→ REQUIRED ACTION:
In the material below, find every line containing "exportToJSON" and copy that line.

→ RECORDED INFORMATION:

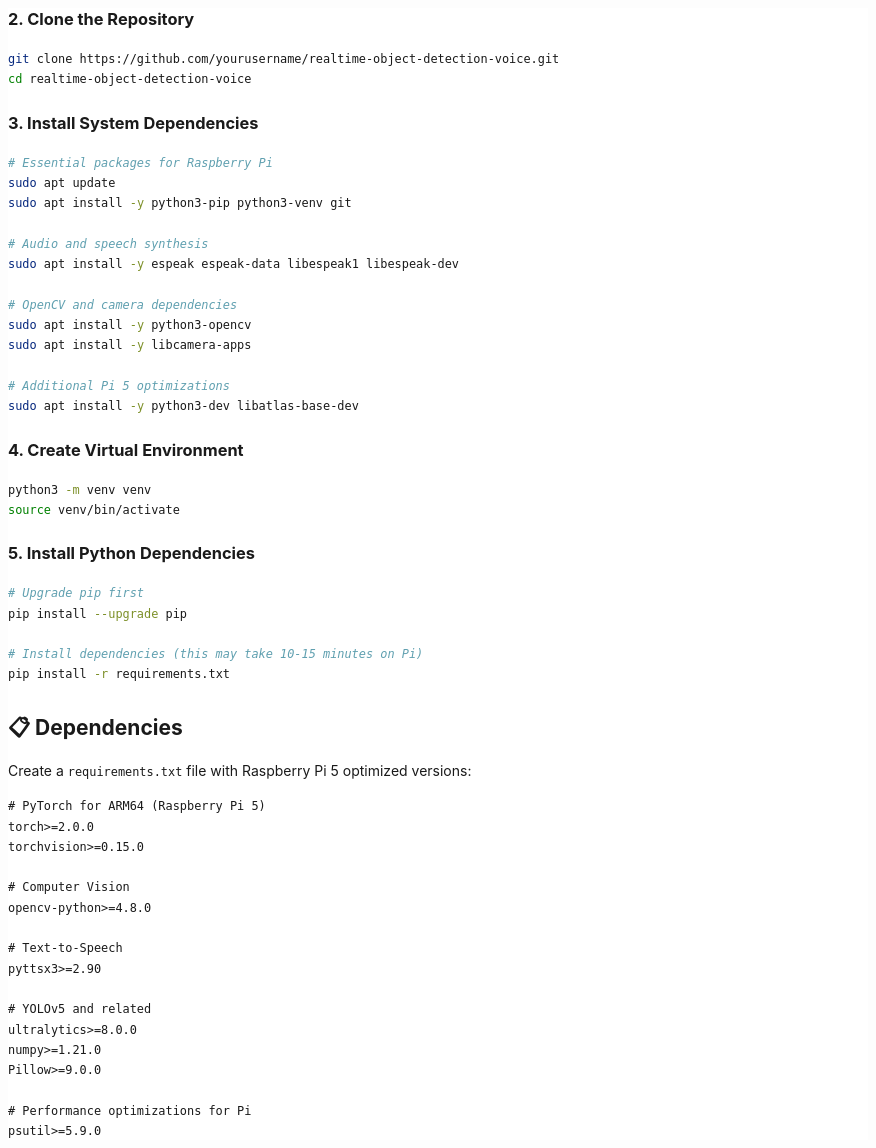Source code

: ### 2. Clone the Repository
```bash
git clone https://github.com/yourusername/realtime-object-detection-voice.git
cd realtime-object-detection-voice
```

### 3. Install System Dependencies
```bash
# Essential packages for Raspberry Pi
sudo apt update
sudo apt install -y python3-pip python3-venv git

# Audio and speech synthesis
sudo apt install -y espeak espeak-data libespeak1 libespeak-dev

# OpenCV and camera dependencies
sudo apt install -y python3-opencv
sudo apt install -y libcamera-apps

# Additional Pi 5 optimizations
sudo apt install -y python3-dev libatlas-base-dev
```

### 4. Create Virtual Environment
```bash
python3 -m venv venv
source venv/bin/activate
```

### 5. Install Python Dependencies
```bash
# Upgrade pip first
pip install --upgrade pip

# Install dependencies (this may take 10-15 minutes on Pi)
pip install -r requirements.txt
```

## 📋 Dependencies

Create a `requirements.txt` file with Raspberry Pi 5 optimized versions:

```txt
# PyTorch for ARM64 (Raspberry Pi 5)
torch>=2.0.0
torchvision>=0.15.0

# Computer Vision
opencv-python>=4.8.0

# Text-to-Speech
pyttsx3>=2.90

# YOLOv5 and related
ultralytics>=8.0.0
numpy>=1.21.0
Pillow>=9.0.0

# Performance optimizations for Pi
psutil>=5.9.0
```
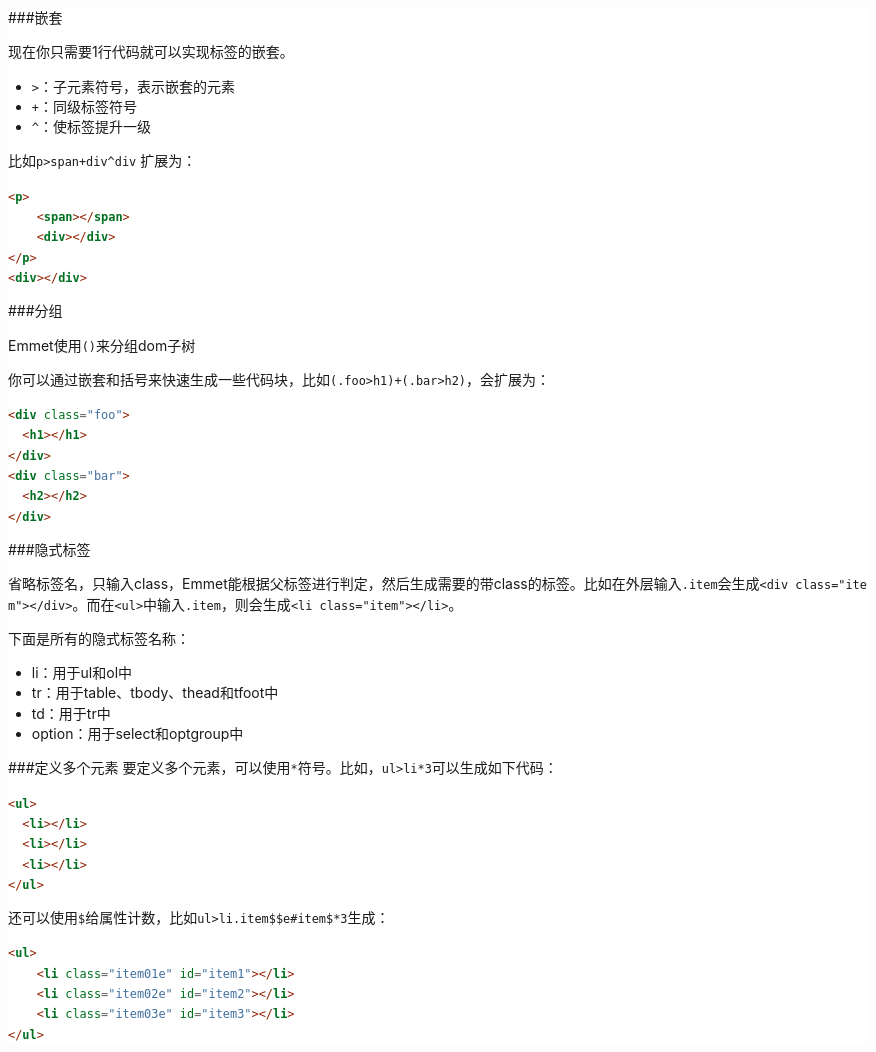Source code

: ###嵌套 

现在你只需要1行代码就可以实现标签的嵌套。 

+ `>`：子元素符号，表示嵌套的元素
+ `+`：同级标签符号
+ `^`：使标签提升一级

比如`p>span+div^div` 扩展为：
```html
<p>
	<span></span>
	<div></div>
</p>
<div></div>
```

###分组 

Emmet使用`()`来分组dom子树

你可以通过嵌套和括号来快速生成一些代码块，比如`(.foo>h1)+(.bar>h2)`，会扩展为： 
```html
<div class="foo">  
  <h1></h1>  
</div>  
<div class="bar">  
  <h2></h2>  
</div>  
```

###隐式标签 

省略标签名，只输入class，Emmet能根据父标签进行判定，然后生成需要的带class的标签。比如在外层输入`.item`会生成`<div class="item"></div>`。而在`<ul>`中输入`.item`，则会生成`<li class="item"></li>`。 

下面是所有的隐式标签名称： 
+ li：用于ul和ol中
+ tr：用于table、tbody、thead和tfoot中
+ td：用于tr中
+ option：用于select和optgroup中

###定义多个元素
要定义多个元素，可以使用`*`符号。比如，`ul>li*3`可以生成如下代码： 
```html 
<ul>  
  <li></li>  
  <li></li>  
  <li></li>  
</ul>  
```

还可以使用`$`给属性计数，比如`ul>li.item$$e#item$*3`生成：
```html
<ul>
	<li class="item01e" id="item1"></li>
	<li class="item02e" id="item2"></li>
	<li class="item03e" id="item3"></li>
</ul> 
```
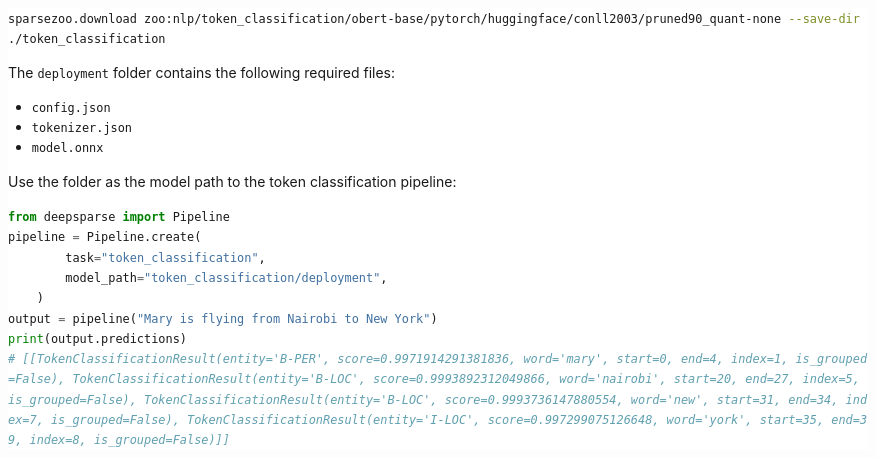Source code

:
 ```bash 
sparsezoo.download zoo:nlp/token_classification/obert-base/pytorch/huggingface/conll2003/pruned90_quant-none --save-dir ./token_classification
```

The `deployment` folder contains the following required files: 
- `config.json`
- `tokenizer.json`
- `model.onnx`

Use the folder as the model path to the token classification pipeline:
```python
from deepsparse import Pipeline
pipeline = Pipeline.create(
        task="token_classification",
        model_path="token_classification/deployment",
    )
output = pipeline("Mary is flying from Nairobi to New York")
print(output.predictions)
# [[TokenClassificationResult(entity='B-PER', score=0.9971914291381836, word='mary', start=0, end=4, index=1, is_grouped=False), TokenClassificationResult(entity='B-LOC', score=0.9993892312049866, word='nairobi', start=20, end=27, index=5, is_grouped=False), TokenClassificationResult(entity='B-LOC', score=0.9993736147880554, word='new', start=31, end=34, index=7, is_grouped=False), TokenClassificationResult(entity='I-LOC', score=0.997299075126648, word='york', start=35, end=39, index=8, is_grouped=False)]]
```
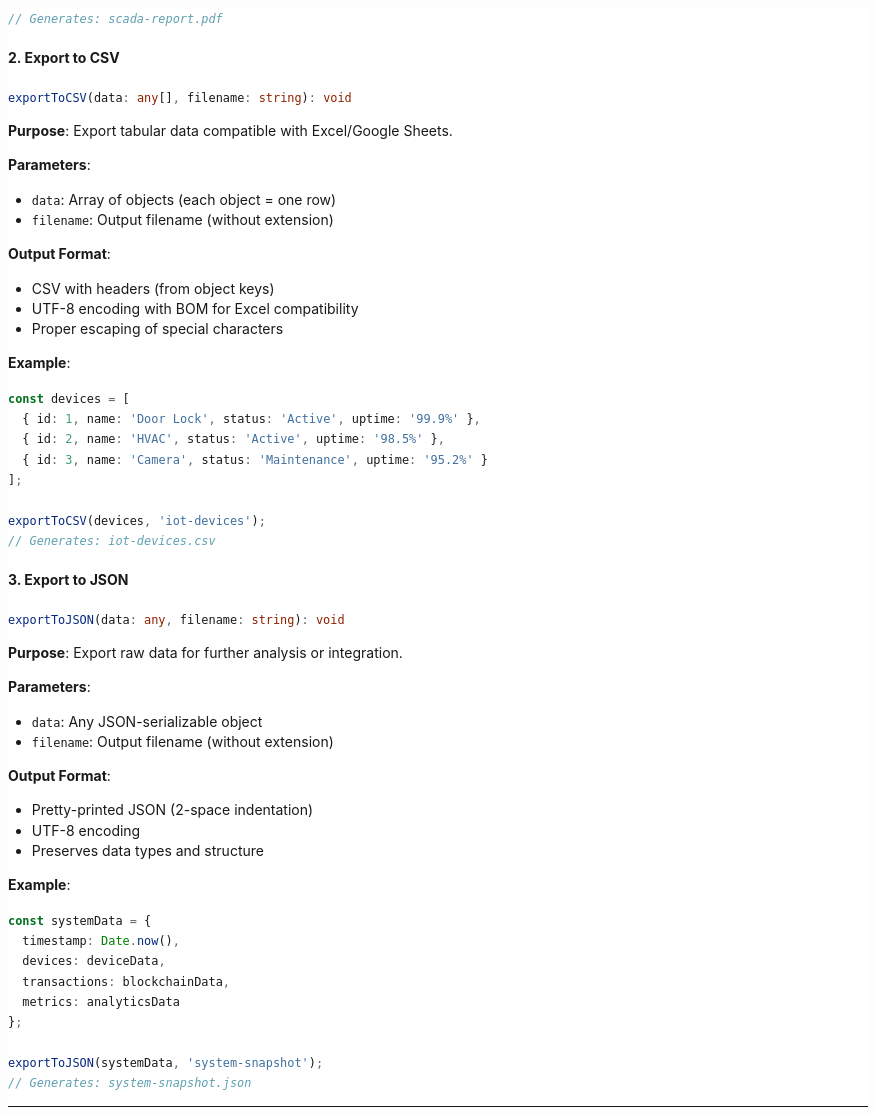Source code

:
 ```typescript
// Generates: scada-report.pdf
```

#### 2. Export to CSV

```typescript
exportToCSV(data: any[], filename: string): void
```

**Purpose**: Export tabular data compatible with Excel/Google Sheets.

**Parameters**:
- `data`: Array of objects (each object = one row)
- `filename`: Output filename (without extension)

**Output Format**:
- CSV with headers (from object keys)
- UTF-8 encoding with BOM for Excel compatibility
- Proper escaping of special characters

**Example**:
```typescript
const devices = [
  { id: 1, name: 'Door Lock', status: 'Active', uptime: '99.9%' },
  { id: 2, name: 'HVAC', status: 'Active', uptime: '98.5%' },
  { id: 3, name: 'Camera', status: 'Maintenance', uptime: '95.2%' }
];

exportToCSV(devices, 'iot-devices');
// Generates: iot-devices.csv
```

#### 3. Export to JSON

```typescript
exportToJSON(data: any, filename: string): void
```

**Purpose**: Export raw data for further analysis or integration.

**Parameters**:
- `data`: Any JSON-serializable object
- `filename`: Output filename (without extension)

**Output Format**:
- Pretty-printed JSON (2-space indentation)
- UTF-8 encoding
- Preserves data types and structure

**Example**:
```typescript
const systemData = {
  timestamp: Date.now(),
  devices: deviceData,
  transactions: blockchainData,
  metrics: analyticsData
};

exportToJSON(systemData, 'system-snapshot');
// Generates: system-snapshot.json
```

---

→ SOLVED PROBLEM:
exportToJSON(data: any, filename: string): void
exportToJSON(systemData, 'system-snapshot');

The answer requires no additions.